Work order:
Could you repeat every record below exactly, leaving out the pictures?

Exercise material:
· · · · · · ·
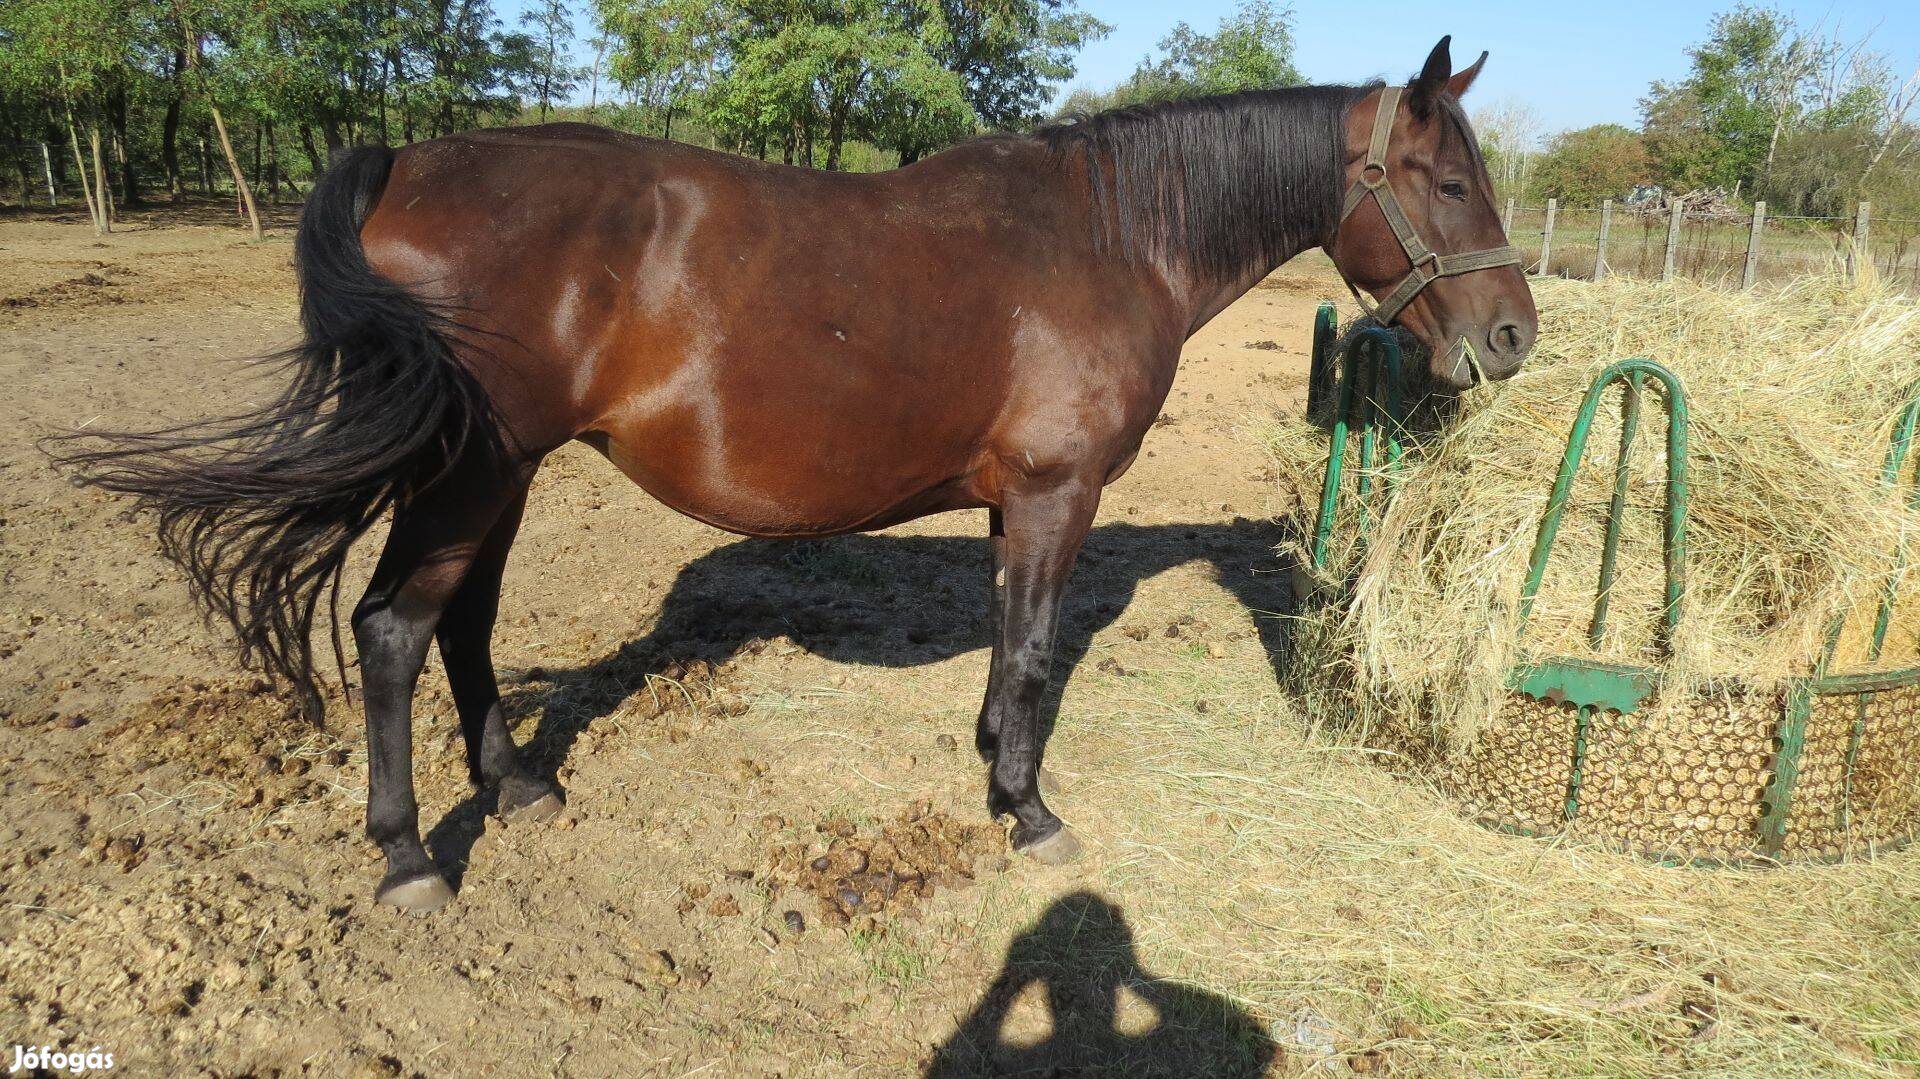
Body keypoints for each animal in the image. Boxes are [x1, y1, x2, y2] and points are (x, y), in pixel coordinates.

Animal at [52, 37, 1536, 906]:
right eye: (1447, 183)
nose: (1517, 337)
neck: (1110, 239)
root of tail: (412, 156)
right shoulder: (1057, 493)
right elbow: (1037, 651)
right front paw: (1025, 807)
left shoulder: (1016, 505)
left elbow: (1008, 643)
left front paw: (990, 760)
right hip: (469, 476)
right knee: (391, 630)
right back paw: (411, 852)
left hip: (504, 474)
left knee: (461, 624)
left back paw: (517, 786)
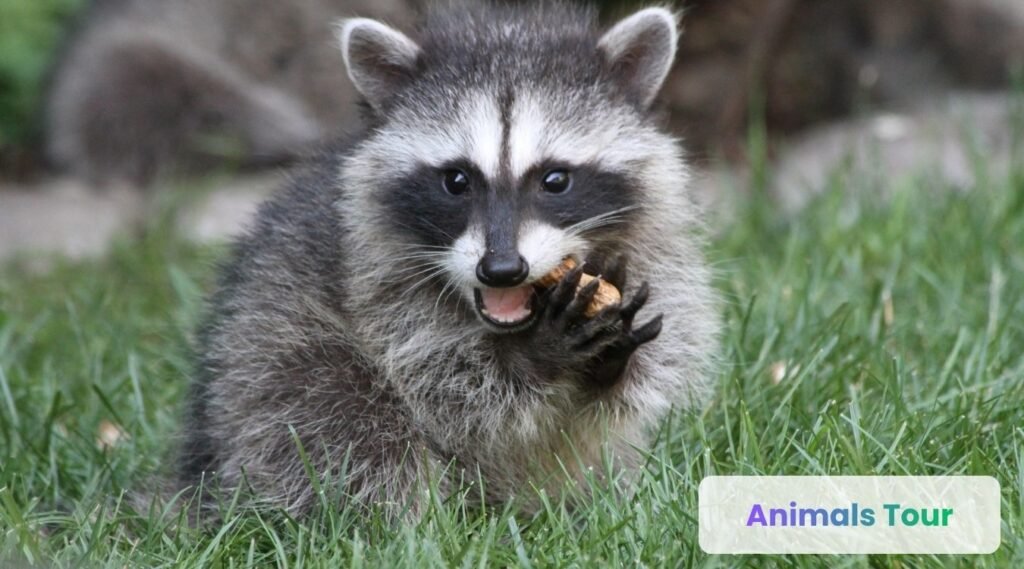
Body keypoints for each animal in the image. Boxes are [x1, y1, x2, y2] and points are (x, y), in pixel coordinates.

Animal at [180, 2, 720, 516]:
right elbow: (447, 388)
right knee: (344, 424)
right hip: (266, 366)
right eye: (456, 180)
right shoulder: (373, 284)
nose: (502, 269)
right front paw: (535, 356)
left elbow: (648, 368)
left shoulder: (653, 251)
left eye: (556, 179)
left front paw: (613, 354)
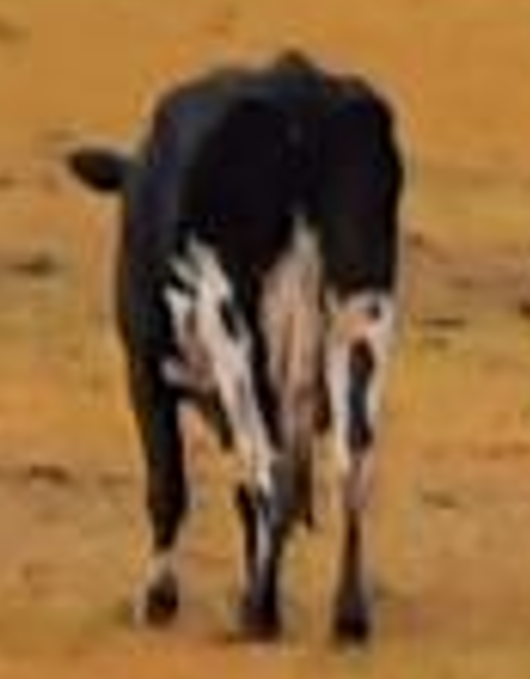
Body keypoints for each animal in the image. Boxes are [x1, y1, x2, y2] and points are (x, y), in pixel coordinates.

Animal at [67, 51, 404, 643]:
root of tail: (299, 98)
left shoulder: (145, 370)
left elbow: (168, 486)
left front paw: (159, 599)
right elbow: (241, 499)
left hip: (236, 333)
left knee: (272, 468)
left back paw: (262, 616)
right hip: (361, 314)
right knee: (350, 464)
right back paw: (347, 618)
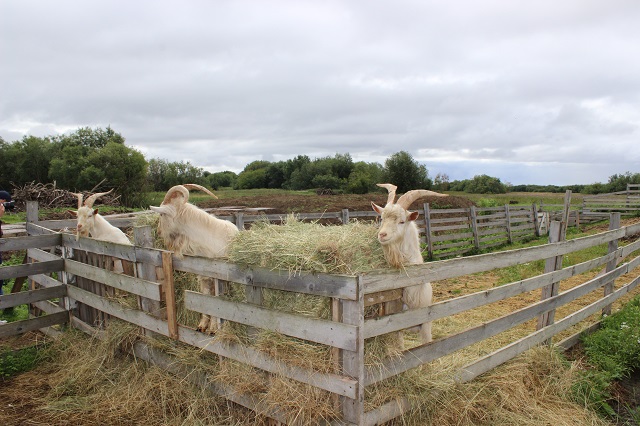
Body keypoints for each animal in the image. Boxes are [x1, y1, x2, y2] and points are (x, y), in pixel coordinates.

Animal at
· · · · · · ·
Answer area:
Body keypoints for each animal in the image. Boxes are [x1, y1, x2, y2] and points are (x, y), in pixel coordinates.

Animal at [52, 37, 1536, 906]:
right eye: (1447, 183)
nose: (1517, 337)
neck: (1110, 239)
root of tail: (412, 156)
right shoulder: (1057, 493)
right elbow: (1037, 651)
right front paw: (1025, 807)
left shoulder: (1016, 505)
left elbow: (1008, 643)
left front paw: (990, 760)
right hip: (469, 476)
right knee: (391, 630)
right back paw: (411, 852)
left hip: (504, 474)
left knee: (461, 624)
left back paw: (517, 786)
Body keypoints for each animal in the image. Boxes are [x1, y1, x2, y2] and points are (x, y), in pixel coordinates.

Animal at [180, 2, 720, 516]:
right elbow: (447, 388)
right knee: (344, 424)
right hip: (266, 366)
right eye: (456, 180)
right shoulder: (373, 284)
nose: (502, 269)
right front paw: (535, 356)
left elbow: (648, 368)
left shoulder: (653, 251)
left eye: (556, 179)
left front paw: (613, 354)
Body keypoints for each animal in the image. Boxes are [x1, y1, x2, y2] and points are (x, y), in pixel coordinates.

Animal at [67, 51, 404, 643]:
root of tail: (299, 98)
left shoulder: (145, 370)
left elbow: (168, 486)
left front paw: (159, 599)
right elbow: (241, 499)
left hip: (236, 333)
left knee: (272, 468)
left back paw: (262, 616)
right hip: (361, 314)
right knee: (350, 464)
right back paw: (347, 618)
Body keypoints for each animal in the image. Boxes are [x1, y1, x2, y2] and points are (x, y), in pixel coordinates.

Animal at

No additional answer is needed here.